The Guillons know Barcelona well, its architectural heritage and a creative energy that runs through the veins of the family and the city. The house has a living room, four bedrooms and three floors joined by a central cascade of luminous masks with Venetian echoes, which also recall the opulent extraits de parfum of his Storie Veneziane.
A softwood bird sculpture by Quentin Garel next to a white Carrara marble cage; a giant nude, a collaborative work by Didier Guillon and the sculptor Carles Valverde; a colorful Jimmy Hendrix, Isao’s ceramic squares… The selection of works is meticulous and varied. They excite, question and sometimes provoke with the Guillons’ sly sense of humor.

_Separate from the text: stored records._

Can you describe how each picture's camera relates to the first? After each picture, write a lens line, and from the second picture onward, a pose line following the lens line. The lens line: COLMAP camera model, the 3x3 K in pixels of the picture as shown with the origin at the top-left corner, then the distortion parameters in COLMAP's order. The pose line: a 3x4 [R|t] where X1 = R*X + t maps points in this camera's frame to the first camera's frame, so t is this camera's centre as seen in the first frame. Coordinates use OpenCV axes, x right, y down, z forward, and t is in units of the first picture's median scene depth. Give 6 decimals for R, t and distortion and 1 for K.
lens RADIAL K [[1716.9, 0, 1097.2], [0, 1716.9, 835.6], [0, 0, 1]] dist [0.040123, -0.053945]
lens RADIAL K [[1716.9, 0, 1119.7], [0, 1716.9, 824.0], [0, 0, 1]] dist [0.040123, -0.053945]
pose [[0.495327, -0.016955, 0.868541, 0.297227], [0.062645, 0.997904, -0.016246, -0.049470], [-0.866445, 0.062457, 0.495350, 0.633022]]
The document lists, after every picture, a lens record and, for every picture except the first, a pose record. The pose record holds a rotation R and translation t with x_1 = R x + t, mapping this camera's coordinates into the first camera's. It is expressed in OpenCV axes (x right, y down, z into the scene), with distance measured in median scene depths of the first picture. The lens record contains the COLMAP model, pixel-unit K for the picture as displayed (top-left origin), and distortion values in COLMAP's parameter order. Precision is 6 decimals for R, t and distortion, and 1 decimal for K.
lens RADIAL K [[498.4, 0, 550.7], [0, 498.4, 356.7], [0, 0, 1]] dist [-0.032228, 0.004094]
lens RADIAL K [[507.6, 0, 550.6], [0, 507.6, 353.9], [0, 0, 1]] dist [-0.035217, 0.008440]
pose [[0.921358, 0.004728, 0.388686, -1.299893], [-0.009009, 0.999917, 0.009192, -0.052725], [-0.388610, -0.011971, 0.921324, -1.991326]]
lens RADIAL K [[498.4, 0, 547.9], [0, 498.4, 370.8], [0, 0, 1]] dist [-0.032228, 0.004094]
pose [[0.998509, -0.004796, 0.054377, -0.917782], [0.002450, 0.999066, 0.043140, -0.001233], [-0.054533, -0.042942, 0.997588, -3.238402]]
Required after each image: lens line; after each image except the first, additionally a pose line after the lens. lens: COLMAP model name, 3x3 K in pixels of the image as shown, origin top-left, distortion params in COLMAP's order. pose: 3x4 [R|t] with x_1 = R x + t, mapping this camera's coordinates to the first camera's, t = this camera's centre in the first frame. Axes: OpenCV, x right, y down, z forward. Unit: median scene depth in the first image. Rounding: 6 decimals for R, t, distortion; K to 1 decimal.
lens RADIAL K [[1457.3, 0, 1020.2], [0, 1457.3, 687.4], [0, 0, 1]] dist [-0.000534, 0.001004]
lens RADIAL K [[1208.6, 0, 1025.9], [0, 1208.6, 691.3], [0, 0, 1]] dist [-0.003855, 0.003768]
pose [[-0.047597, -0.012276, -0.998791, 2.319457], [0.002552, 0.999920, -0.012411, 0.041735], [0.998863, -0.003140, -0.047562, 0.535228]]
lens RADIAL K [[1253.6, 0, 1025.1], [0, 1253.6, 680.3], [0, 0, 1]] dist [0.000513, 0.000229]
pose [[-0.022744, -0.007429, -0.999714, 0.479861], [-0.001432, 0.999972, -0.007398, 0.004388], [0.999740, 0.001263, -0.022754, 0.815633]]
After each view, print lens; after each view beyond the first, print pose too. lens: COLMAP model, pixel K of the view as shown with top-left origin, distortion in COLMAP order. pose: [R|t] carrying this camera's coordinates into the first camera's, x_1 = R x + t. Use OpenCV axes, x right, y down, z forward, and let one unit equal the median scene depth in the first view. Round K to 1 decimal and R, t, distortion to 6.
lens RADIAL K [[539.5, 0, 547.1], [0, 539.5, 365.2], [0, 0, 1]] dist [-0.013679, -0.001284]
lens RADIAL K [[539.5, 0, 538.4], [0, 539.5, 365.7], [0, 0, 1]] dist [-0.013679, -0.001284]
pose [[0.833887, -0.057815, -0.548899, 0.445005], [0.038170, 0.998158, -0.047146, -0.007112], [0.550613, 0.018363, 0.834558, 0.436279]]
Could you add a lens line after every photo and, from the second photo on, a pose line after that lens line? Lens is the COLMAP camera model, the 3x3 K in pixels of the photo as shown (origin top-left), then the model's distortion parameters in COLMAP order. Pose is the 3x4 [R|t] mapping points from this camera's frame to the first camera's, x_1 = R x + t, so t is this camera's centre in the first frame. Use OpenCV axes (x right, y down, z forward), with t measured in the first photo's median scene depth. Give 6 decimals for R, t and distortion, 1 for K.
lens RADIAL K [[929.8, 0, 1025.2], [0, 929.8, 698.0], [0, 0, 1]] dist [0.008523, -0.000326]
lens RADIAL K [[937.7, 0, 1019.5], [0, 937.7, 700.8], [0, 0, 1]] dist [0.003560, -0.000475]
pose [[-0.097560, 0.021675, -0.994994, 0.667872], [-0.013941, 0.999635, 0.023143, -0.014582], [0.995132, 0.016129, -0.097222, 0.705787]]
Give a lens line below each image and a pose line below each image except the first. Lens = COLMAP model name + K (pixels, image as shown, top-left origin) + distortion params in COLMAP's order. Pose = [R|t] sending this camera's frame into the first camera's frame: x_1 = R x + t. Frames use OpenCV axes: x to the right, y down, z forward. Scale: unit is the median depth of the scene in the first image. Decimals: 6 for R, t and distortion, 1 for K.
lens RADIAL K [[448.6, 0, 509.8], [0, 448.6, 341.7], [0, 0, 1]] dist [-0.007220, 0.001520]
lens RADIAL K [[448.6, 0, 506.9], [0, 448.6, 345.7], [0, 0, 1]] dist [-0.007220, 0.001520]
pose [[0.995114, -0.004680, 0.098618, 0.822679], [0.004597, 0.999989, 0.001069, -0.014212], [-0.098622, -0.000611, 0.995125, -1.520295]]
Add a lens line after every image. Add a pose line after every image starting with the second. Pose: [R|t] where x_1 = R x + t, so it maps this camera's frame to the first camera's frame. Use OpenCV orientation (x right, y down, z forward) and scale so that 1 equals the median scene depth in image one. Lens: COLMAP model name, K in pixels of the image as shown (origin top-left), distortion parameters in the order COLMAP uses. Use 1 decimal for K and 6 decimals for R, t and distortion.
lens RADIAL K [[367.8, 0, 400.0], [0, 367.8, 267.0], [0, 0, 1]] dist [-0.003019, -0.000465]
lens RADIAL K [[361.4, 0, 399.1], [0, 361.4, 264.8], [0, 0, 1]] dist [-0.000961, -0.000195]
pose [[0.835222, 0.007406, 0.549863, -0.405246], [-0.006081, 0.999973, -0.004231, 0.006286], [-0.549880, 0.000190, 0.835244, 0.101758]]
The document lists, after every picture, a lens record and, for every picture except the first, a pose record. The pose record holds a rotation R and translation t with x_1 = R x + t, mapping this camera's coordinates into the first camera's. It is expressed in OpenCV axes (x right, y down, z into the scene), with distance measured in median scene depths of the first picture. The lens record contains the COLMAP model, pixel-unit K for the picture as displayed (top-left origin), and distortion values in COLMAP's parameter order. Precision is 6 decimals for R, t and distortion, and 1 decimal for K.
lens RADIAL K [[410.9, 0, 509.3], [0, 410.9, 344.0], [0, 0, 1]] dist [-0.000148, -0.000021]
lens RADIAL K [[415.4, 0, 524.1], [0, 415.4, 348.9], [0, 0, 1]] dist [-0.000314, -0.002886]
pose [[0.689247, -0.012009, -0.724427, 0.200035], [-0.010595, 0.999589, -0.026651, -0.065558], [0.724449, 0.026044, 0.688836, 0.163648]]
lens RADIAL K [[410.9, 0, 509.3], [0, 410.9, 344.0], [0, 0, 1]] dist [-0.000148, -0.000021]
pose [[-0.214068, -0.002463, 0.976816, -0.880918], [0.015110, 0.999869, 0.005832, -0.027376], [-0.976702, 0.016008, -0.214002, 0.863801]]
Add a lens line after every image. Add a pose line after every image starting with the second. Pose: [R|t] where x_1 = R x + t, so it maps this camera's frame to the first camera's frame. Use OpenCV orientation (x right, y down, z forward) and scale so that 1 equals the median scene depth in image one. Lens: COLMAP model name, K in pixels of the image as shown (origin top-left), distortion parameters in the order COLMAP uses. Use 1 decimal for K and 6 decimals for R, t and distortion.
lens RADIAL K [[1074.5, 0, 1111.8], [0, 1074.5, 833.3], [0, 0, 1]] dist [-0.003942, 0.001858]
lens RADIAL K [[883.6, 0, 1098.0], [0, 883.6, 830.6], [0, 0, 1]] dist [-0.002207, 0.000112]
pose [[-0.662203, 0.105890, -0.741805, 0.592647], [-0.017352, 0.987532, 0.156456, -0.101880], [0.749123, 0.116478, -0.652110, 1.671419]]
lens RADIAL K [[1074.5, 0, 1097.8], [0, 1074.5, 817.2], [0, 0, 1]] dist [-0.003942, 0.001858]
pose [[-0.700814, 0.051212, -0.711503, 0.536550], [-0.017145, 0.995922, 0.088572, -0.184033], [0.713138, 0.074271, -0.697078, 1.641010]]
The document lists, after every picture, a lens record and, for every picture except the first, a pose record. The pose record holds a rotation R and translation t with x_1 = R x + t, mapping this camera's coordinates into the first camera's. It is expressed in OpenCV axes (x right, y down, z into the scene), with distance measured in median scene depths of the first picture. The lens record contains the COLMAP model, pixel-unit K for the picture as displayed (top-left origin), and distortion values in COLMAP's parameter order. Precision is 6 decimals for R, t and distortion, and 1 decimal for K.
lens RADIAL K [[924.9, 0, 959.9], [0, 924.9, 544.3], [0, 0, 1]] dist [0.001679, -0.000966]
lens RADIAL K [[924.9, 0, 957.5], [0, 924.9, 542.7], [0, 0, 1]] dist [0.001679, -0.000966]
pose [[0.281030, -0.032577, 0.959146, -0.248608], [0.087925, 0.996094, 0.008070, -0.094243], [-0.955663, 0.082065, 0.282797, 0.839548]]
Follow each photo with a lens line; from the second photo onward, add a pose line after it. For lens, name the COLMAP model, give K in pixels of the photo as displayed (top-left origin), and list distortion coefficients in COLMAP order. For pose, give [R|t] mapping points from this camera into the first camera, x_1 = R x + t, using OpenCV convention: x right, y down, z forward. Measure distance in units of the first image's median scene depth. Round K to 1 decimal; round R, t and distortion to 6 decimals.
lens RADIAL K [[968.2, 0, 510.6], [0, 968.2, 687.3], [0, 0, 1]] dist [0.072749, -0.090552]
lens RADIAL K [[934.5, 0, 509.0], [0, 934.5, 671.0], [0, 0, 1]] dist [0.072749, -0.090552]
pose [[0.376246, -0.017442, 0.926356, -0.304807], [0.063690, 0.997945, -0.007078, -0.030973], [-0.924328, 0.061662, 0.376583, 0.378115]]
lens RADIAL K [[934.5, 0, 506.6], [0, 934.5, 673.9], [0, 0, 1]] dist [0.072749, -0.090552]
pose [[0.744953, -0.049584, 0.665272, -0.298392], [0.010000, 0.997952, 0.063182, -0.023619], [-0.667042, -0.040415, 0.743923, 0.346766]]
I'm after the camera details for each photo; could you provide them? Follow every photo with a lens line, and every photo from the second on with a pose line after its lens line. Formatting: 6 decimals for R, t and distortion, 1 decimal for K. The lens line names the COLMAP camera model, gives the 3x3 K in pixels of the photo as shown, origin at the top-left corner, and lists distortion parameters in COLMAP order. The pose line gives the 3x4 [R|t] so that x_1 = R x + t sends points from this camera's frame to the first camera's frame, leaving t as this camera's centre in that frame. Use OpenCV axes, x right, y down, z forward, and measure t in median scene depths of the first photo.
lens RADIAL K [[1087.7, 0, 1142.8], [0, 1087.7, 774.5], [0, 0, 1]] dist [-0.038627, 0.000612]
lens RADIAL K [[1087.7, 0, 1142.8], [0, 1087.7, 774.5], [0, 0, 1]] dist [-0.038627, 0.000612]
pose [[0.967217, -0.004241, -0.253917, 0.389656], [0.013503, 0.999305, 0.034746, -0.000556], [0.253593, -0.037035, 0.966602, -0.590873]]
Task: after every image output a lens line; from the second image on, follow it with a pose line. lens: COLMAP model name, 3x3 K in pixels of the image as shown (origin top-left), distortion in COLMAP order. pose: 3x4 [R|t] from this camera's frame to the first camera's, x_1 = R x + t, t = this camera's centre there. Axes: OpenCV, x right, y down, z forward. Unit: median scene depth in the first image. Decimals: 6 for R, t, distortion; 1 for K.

Each of the rooms in the Barcelona residence is dedicated to an artist. Black and white photos, like the black ink drawings from the New Tork Times that he loves so much, dominate Didier Guillon’s bedroom. A handwritten pop explosion draws attention: Mao is magic!
The second bedroom is dedicated to Frédéric Amat. Canvases that oscillate between the experimental and the conceptual with pieces such as El viatge de Telèmac and La Venjança, especially loved by the Valmont Foundation, chaired by Maxence Guillon, who also gives its name to the residence. The visual poet Yves Lévêque and the expressive figurative compositions of the Czech Pavel Rou?ka also have their space
In the living room, the ceramics that make Barcelona so unique stand out. A long-term dialogue between Didier Guillon and the J. Llorens Artigas Foundation, the ceramist who was a friend of Braque, Picasso and Buñuel. Today, with Joan Gardy Artigas and Isao Llorens Ishikawa, there are already three generations of art, tradition and modernity.
Isao Llorens Ishikawa walks through the garden and mixes anecdotes with the same ease as styles, from painting to sculpture, animation, illustration, installations and Japanese influence… He chats animatedly with Didier and Maxence. Of art or of life? Nothing is exclusive. “Art makes you live with a different perception of reality. It gives you a new way of thinking about contemporary problems,” the two Guillons agree.
Casa Maxence joins Maison Valmont in Madrid to complete the presence of the Swiss brand in Spain.